See GANs.
AdaGAN algorithm
Loop:
- \(D\leftarrow DGAN(S_N,G_{t-1})\), \(S_N\) is unweighted sample
- \(\la^*\leftarrow \la(\be_t,D)\)
- \(W_t^i \leftarrow ...\) update weights
- \(G_t^c=GAN(S_N,W_t)\)
- \(G_t = (1-\be_t)G_{t-1} + \be_t G_t^c\).
Here, assume the discriminator is good enough to force to get some multiple closer to distribution.
Question
Can you reanalyze this with a more stable version of GAN, not based on KL divergence, but
- Wasserstein distance?
- Neural net MMD?
Ideas
From known results: (see MW)
- MU for game theory: maintain probability distribution, get best column response.
- This means maintaining the probability distribution generated by G and doing MU on it. No!
- MU for boosting: keep weights on data points, response is weak learner.
- Here, response is generator. At end, take mixture of generators, cf. weighted majority of experts.
- How to compute the loss?
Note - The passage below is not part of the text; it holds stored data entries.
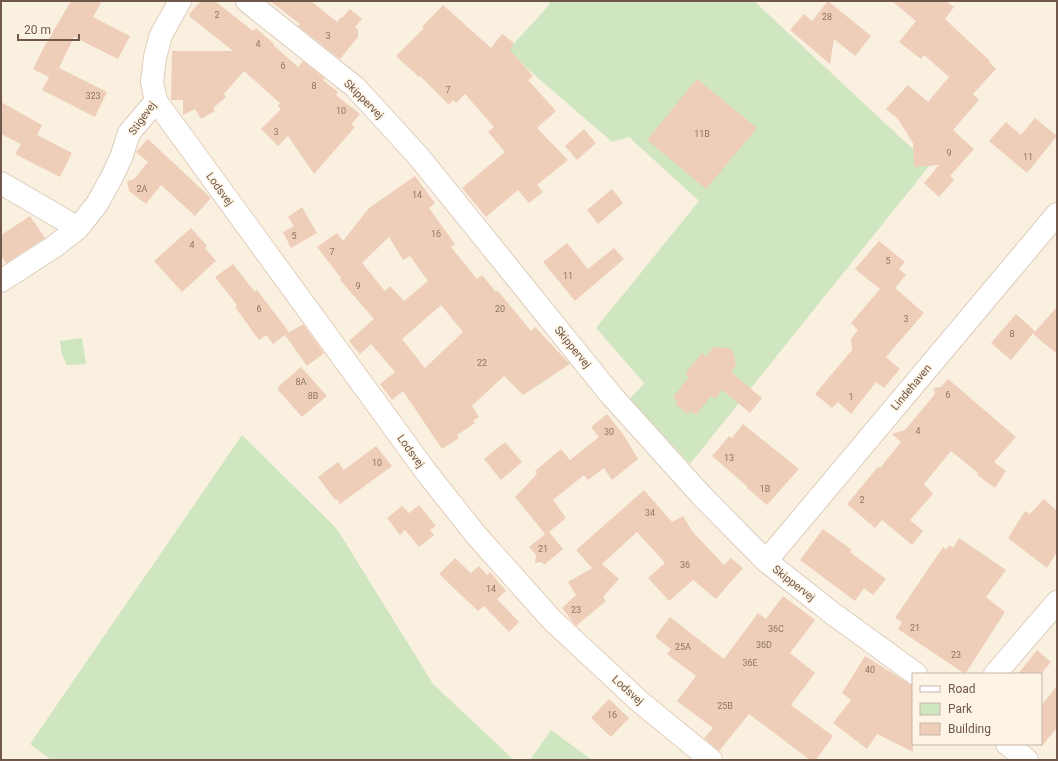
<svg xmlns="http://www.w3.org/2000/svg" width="1058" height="761" font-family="Roboto,sans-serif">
  <rect width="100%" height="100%" fill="#faf0e0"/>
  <path fill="#cfe6c0" d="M548,1H754L930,165L690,464L630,399L644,383L596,328L699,201L629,137L612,142L507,51L550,4Z
    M82,338L86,364L67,365L62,355L60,341Z
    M242,435L337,529L433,684L514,760H51L30,744Z
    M551,730L592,760H530Z"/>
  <path fill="#eeceb9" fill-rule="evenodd" d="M71,1H102L93,17L130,36L118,59L74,37L59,68L107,92L95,117L42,90L49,77L33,69L44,47Z
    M201,1H215L253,31L256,28L274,44L273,45L298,67L303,61L324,78L323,80L338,92L336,95L360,114L351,125L355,127L314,174L288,136L278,146L261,129L281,109L278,106L280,103L244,71L224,94L226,97L213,108L215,111L201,119L195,109L183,115V100H171L172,51H233L189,16L190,15L189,14Z
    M270,1H311L337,22L341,17L342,18L350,9L362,19L355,27L358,30V37L340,59L298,26L300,24Z
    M828,1L871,36L855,56L834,39L830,64L790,30L804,14L812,21Z
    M892,1H946L954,7L945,19L990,61L989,62L996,69L973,94L979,100L953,130L974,149L950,176L954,180L939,197L924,183L939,165L914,167L913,143L898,119L886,109L908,85L928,102L949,77L924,55L921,59L899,42L916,21Z
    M443,5L491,48L502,34L514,43L510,50L533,76L528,80L556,111L537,128L568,160L537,185L543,192L529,203L518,190L486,217L462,188L505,152L488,132L494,127L465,94L456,103L453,100L449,105L420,76L419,77L396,56L424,28L422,27Z
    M697,79L757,128L706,189L647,140Z
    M1,102L42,125L37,135L72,153L60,177L15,154L21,144L1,134Z
    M1035,118L1057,136L1027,173L989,141L1006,122L1021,135Z
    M584,129L596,143L577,160L565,146Z
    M148,139L211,198L195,216L161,185L146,204L129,191L127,181L134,179L148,162L136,152Z
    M415,176L435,203L429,208L455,244L451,247L477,279L482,275L496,292L498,291L531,331L535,327L570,364L523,395L504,376L472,406L479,417L473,421L475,423L457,435L459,438L442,449L403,391L392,400L380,384L395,372L371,344L360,354L349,341L374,319L340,280L341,278L317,247L337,233L343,241L369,208ZM389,237L403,260L410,256L428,281L404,301L390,286L385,291L362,263ZM441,305L463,332L425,368L402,339Z
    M612,189L623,203L598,224L587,210Z
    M302,207L317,233L291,248L283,232L294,226L288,217Z
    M30,216L45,238L6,263L1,255V235Z
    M191,228L207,246L205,248L216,261L182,292L154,261Z
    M879,241L905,262L899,269L906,275L895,288L924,313L886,357L900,369L884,388L876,382L851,414L838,402L832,408L815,394L852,350L851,339L858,330L851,323L880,289L855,269Z
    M567,243L588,269L614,248L624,259L575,301L543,262Z
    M233,264L255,292L257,290L289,332L273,344L266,335L259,340L235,307L237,305L215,277Z
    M1057,307V354L1033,334Z
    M1016,314L1035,331L1011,360L991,343Z
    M303,324L324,353L307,366L285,335Z
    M714,347L728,348L733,351L736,365L731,372L762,398L750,413L722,390L715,399L711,396L696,415L690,411L688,414L675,404L678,401L673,397L689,377L685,374L702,353L706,357Z
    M301,367L327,396L302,417L278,390L279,389L278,387Z
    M948,379L1016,437L994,462L1006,471L995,488L977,475L978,473L951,451L924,484L933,494L910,520L923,531L912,545L882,520L875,528L847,504L878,467L880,468L901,442L892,434L905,430L935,394L934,388L941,387Z
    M607,414L623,434L638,459L612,480L604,468L588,480L584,475L553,500L566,518L549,532L563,549L544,565L542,562L535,563L536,555L529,547L545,534L515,497L537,474L535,471L561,449L570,460L599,437L591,427Z
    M743,424L799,469L767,505L747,488L748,487L712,456L729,436L732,438Z
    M505,442L522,462L501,480L484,459Z
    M376,446L392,466L340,504L337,499L335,500L318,477L338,462L344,470Z
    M644,490L672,522L683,516L692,531L724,565L731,558L743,568L716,599L693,580L669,601L648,578L665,563L637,532L602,564L619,579L603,597L606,601L576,626L562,608L576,595L568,582L592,568L576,550Z
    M1044,499L1057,511V552L1047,568L1008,538L1025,511L1030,514Z
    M419,505L436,526L430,530L434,535L419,547L405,530L400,535L387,518L402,506L409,513Z
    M823,529L852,550L850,552L886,579L873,595L864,588L855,601L800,560Z
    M959,538L1006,570L986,597L1005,612L965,674L898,629L902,622L895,618L943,547L946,550L949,545L953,548Z
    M455,558L471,573L479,566L487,575L490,572L506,591L497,599L519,622L509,632L484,606L478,611L439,574Z
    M783,596L815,620L790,653L815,673L791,705L833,736L816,760H810L749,714L719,751L704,738L713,728L677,701L696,676L667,654L671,649L655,637L670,617L724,659L758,613L766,619Z
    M1037,650L1051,662L1041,674H1018Z
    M865,656L913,686V752L877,734L867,749L833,723L851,700L842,693Z
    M1057,686V728L1041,747V706Z
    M609,699L629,718L611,737L591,718Z"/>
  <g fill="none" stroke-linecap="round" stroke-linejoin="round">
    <g stroke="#ddccbc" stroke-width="24">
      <path id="street" d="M247,1L355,87L419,157L611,395L701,495L766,561L832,613L916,674
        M1,183L78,228
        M1,281L55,246L78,228L97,204L113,175L122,155L129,133L156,101
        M766,561L1057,214
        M995,674L1057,602
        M1007,744L1027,760"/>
    </g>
    <g stroke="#e2cdbb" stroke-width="24">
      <path id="secondary" d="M180,1L161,35L155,57L152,82L156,101L427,473L476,535L552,620L639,701L711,760"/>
    </g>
    <use href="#street" stroke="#fff" stroke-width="22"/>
    <use href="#secondary" stroke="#fff" stroke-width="22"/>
  </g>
  <g text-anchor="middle" stroke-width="3" stroke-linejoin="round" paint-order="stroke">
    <g font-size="9" fill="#8f7565">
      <text x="217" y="18">2</text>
      <text x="827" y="20">28</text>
      <text x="328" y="39">3</text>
      <text x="258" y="47">4</text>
      <text x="283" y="69">6</text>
      <text x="314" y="89">8</text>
      <text x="448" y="93">7</text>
      <text x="93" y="99">323</text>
      <text x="341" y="114">10</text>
      <text x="276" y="135">3</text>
      <text x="702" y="137">11B</text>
      <text x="949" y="156">9</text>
      <text x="1028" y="160">11</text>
      <text x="142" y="192">2A</text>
      <text x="417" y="198">14</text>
      <text x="436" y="237">16</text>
      <text x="294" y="239">5</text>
      <text x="192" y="248">4</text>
      <text x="332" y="255">7</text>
      <text x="888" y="264">5</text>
      <text x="568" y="279">11</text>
      <text x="358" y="289">9</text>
      <text x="259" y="312">6</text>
      <text x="500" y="312">20</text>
      <text x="906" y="322">3</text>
      <text x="1012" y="337">8</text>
      <text x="482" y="366">22</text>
      <text x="301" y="385">8A</text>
      <text x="948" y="398">6</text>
      <text x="313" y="399">8B</text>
      <text x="851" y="400">1</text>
      <text x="918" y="434">4</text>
      <text x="609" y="435">30</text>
      <text x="729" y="461">13</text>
      <text x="377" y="466">10</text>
      <text x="765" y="492">1B</text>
      <text x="862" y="503">2</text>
      <text x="650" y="516">34</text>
      <text x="543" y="552">21</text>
      <text x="685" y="568">36</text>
      <text x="491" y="592">14</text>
      <text x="576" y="613">23</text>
      <text x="915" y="631">21</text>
      <text x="776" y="632">36C</text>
      <text x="764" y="648">36D</text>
      <text x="683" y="650">25A</text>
      <text x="956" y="658">23</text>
      <text x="750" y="666">36E</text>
      <text x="870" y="673">40</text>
      <text x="725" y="709">25B</text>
      <text x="612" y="718">16</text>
    </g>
    <g font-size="11" fill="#6f5749" stroke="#fef4e5">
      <text transform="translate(364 99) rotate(45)" y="4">Skippervej</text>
      <text transform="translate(142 118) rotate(-54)" y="4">Stigevej</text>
      <text transform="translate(220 189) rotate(54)" y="4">Lodsvej</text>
      <text transform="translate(573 347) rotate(51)" y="4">Skippervej</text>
      <text transform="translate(911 387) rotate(-50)" y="4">Lindehaven</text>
      <text transform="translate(411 451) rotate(54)" y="4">Lodsvej</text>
      <text transform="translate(794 583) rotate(38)" y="4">Skippervej</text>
      <text transform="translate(628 690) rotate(42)" y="4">Lodsvej</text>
    </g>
  </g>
  <rect width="1058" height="761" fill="none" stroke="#6f5749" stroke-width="4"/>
  <rect x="912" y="673" width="130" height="72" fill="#fef4e5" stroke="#c5b5a7"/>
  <rect x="920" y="686" width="20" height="6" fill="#ffffff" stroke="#c5b5a7"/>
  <text x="948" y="693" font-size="12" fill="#6f5749">Road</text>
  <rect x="920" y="703" width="20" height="12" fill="#cfe6c0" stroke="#c5b5a7"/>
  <text x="948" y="713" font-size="12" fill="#6f5749">Park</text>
  <rect x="920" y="723" width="20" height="12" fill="#eeceb9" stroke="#c5b5a7"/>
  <text x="948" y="733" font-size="12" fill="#6f5749">Building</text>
  <path d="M18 34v6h61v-6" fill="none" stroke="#6f5749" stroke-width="2"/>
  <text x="24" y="34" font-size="12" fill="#6f5749" stroke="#fef4e5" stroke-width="3" paint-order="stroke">20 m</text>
</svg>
Before, it was: just the probability of WL being wrong. Now: loss is itself a maximization over discriminator. (not some linear function!)
- Weird because in the table, it isn’t that the row/columns are the player, but rather data and 1 player; other player is missing.
- You can’t fix the discriminator for this step—ex. the part of the data that doesn’t seem to fool this discriminator, there might be another discriminator that isn’t fooled. (You might not want to include the first generator at all???)
- Dense model theorem, regularity theorems
- Label with \((0,x\sim X)\), \((1,x\sim G)\). But this is the formulation for boosting the discriminator, not the generator.
Can you do better than simply mixture: ex. decide whether to regenerate according to some criterion, like \(\mathcal F_k \mathcal T\) for a different class \(\mathcal F\)?
Note MU/boosting doesn’t run into RPS problem if you mix/average.
Concreter questions
- Suppose you want to match \(f\) using combination of functions in \(\mathcal H\). What is the right formulation of boosting here?
- Convex combination - this is just projection to a polytope in a subspace.
- What are interesting \(\mathcal F\) here?
- In MU for GT: if column only plays \(\rc2+\ep\) good strategy, do you get anything?
- What is the guarantee of mixture of generators?
We’re actually training to completion at each step… What does “good” mean? Analogue of “over half can’t be distinguished”? MMD is bounded away from 0.
Ideas 2
- Simpler, boolean formulation. At step \(t\), have weights on data points, increase weight if it was successfully separated. (How did they calculate weights in AdaGAN?) At end, let \(D\) be best discriminator against uniform. What’s \(\E D - \sumo tT \al_t \E D(G_t)\)?
- Is there something more sophisticated/suitable than simple mixture? Ex. pick a data point and then try to generate something close to it? (not this actually…) Something like, run generators together and pick the best point from them?
- If you take 2 samples from the same distribution, the discriminator has the ability to distinguish between them (at least, without regularization). So you have to choose your discriminator to be less powerful than this, or otherwise you will end up memorizing. Is there an architecture/regularization for discriminator such that it will NEVER learn to discriminate between 2 samples from the same distribution?